The presidential candidate of the Allied Congress Party of Nigeria (ACPN), Dr. Obiageli Ezekwesili, says refusal of President Buhari to sign the amended Electoral Act shows how desperate he has become to win the 2019 presidential elections.

At a World Press Conference in Abuja on Monday, the presidential candidate described the President’s action as undemocratic and unpopular.

According to her, the excuses of the President for not completing the process that will give Nigeria one of the soundest electoral laws in the world amount to an assault on “our democracy and this must be rejected roundly by all Nigerians.”

Ezekwesili said, “The 2019 elections are looked upon as the moment Nigeria must entrench electoral integrity and level playing field for all contestants. Regrettably, President Muhammadu Buhari has by his self-serving opposition to the Electoral Act Amendment Bill 2018 shown that he wishes to subvert the will of the Nigerian people for the conduct of a credible election in 2019.

She said, “I advise the President to rethink his opposition to the Electoral Act Amendment Bill 2018. The President should immediately request the National Assembly to retransmit the amendment Bill for his swift ascent into an Act.

“I call upon the National Assembly to act as the assembly of the good people of Nigeria and within the next three days, mobilise their majority membership to override President Muhammadu Buhari’s self-serving and dangerous opposition to the 2018 Electoral Act Amendment Bill.

“I call upon all well-meaning political parties to collaborate and urgently act together to ensure that the Electoral Act Amendment Bill 2018 definitely becomes an Act on which the 2019 election shall be conducted.

She expressed concern over the bad governance experienced in Nigeria for the past 19 years.

She complained that Nigeria’s democratic journey has yet to produce the change Nigerians expect.
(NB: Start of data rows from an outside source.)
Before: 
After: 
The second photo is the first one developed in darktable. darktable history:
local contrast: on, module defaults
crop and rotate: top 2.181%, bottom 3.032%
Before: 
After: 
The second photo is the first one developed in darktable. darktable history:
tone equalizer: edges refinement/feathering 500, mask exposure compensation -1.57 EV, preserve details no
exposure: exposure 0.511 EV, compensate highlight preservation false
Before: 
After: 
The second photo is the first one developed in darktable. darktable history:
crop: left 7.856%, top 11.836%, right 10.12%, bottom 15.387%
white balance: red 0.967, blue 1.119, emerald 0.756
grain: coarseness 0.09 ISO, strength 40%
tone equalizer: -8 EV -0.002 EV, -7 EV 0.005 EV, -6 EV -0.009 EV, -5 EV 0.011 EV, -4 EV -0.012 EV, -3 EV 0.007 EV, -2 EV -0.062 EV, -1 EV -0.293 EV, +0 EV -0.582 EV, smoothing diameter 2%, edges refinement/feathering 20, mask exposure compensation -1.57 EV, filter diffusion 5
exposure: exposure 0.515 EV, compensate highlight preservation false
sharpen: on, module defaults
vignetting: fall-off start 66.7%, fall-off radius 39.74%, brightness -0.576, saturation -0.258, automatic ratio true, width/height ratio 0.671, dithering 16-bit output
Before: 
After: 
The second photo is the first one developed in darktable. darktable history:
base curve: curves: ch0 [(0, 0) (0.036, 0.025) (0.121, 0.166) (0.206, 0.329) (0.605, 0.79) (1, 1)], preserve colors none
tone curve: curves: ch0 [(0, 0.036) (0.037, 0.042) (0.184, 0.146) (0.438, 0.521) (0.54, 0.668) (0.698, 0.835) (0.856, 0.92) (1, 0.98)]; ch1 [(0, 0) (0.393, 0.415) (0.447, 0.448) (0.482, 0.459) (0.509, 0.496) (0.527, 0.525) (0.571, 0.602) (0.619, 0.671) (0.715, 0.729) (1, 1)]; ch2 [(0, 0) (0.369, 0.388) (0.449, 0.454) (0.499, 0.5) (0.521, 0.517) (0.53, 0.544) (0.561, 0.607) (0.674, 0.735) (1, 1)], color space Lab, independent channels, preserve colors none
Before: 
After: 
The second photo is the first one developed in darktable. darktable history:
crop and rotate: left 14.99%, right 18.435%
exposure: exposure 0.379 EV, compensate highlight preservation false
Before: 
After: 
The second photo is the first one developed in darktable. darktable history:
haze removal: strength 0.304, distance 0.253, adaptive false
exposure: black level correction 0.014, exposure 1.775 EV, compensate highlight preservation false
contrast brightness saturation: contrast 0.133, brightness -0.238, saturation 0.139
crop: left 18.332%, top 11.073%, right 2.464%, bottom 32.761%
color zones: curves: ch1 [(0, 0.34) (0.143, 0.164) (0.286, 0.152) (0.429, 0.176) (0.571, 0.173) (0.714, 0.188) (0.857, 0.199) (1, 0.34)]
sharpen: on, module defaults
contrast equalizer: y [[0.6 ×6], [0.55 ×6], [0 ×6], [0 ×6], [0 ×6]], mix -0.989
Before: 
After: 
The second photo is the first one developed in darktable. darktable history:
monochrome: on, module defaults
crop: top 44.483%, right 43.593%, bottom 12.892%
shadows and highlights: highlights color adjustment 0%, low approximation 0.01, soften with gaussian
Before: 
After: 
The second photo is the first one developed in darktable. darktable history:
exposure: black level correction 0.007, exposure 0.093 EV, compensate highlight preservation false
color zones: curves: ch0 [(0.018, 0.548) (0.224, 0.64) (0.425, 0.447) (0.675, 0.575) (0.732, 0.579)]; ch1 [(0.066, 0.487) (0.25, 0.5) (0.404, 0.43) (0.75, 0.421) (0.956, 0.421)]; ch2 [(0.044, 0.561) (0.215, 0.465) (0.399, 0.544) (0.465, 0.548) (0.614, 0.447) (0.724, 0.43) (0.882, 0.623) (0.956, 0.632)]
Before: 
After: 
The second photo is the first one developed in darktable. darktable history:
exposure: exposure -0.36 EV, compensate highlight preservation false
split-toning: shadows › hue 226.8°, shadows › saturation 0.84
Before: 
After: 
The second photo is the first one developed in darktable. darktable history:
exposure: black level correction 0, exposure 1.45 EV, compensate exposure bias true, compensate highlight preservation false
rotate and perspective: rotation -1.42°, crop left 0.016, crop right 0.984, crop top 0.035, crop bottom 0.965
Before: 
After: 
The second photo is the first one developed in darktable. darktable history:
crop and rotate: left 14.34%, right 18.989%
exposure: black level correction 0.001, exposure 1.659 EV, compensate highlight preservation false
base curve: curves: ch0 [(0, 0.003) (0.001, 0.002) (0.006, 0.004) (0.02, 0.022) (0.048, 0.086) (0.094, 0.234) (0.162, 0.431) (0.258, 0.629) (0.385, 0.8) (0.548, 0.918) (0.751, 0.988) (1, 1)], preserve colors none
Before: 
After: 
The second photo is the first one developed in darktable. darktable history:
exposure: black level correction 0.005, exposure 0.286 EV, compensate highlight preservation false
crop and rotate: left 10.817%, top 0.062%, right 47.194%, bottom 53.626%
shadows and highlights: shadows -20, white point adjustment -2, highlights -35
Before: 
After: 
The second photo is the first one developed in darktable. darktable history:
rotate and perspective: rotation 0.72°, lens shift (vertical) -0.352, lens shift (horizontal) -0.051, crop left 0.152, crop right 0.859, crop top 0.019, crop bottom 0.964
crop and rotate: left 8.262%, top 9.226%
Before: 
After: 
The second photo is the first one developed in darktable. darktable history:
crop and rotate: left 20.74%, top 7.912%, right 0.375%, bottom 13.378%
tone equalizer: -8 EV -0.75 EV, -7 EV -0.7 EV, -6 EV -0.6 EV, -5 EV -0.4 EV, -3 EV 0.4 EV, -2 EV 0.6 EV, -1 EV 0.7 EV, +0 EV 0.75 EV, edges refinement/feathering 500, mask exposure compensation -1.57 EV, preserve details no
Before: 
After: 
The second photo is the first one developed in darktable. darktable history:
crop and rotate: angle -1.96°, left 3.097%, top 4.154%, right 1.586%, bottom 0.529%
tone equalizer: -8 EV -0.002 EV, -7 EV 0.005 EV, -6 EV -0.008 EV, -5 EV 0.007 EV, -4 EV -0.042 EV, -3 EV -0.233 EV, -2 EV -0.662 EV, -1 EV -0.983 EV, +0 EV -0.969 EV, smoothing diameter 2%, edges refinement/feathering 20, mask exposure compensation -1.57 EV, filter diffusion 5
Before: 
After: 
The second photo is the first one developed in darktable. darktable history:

She said, “There is however a limit to celebrating the mere existence of democracy in our country. This is because, every objective assessment of our democratic journey since 1999 has mostly always returned the sobering verdict that we are still very much in the nascent, fragile, tenuous and fledgling zone of democracy as our choice of political system of governance.

“So far, good governance has on the aggregate eluded Nigeria. The last 19 years have not given Nigerians an aggregate top quality of political actors. Nigerians are demanding for a new leadership direction for the country to end the entrapment in governance failures of the last decades. Nigerians believe that our democracy and governance can be vastly improved through genuine elections.”